**PROBLEM REQUIREMENTS**:
The line containing "root of tail: (101, 133)" and every line after it, through the last line of the records, are to be transcribed exactly, and nothing else.

---------- RECORDS FOR THIS EXERCISE

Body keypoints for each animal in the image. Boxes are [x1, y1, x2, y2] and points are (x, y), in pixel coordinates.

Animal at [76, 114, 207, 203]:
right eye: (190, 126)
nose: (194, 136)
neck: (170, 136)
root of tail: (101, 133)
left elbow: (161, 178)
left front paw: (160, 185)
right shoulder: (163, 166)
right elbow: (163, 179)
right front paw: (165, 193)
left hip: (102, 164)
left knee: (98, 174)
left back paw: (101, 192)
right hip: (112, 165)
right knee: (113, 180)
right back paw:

--------------------

**RESPONSE TO THE EXERCISE**:
root of tail: (101, 133)
left elbow: (161, 178)
left front paw: (160, 185)
right shoulder: (163, 166)
right elbow: (163, 179)
right front paw: (165, 193)
left hip: (102, 164)
left knee: (98, 174)
left back paw: (101, 192)
right hip: (112, 165)
right knee: (113, 180)
right back paw:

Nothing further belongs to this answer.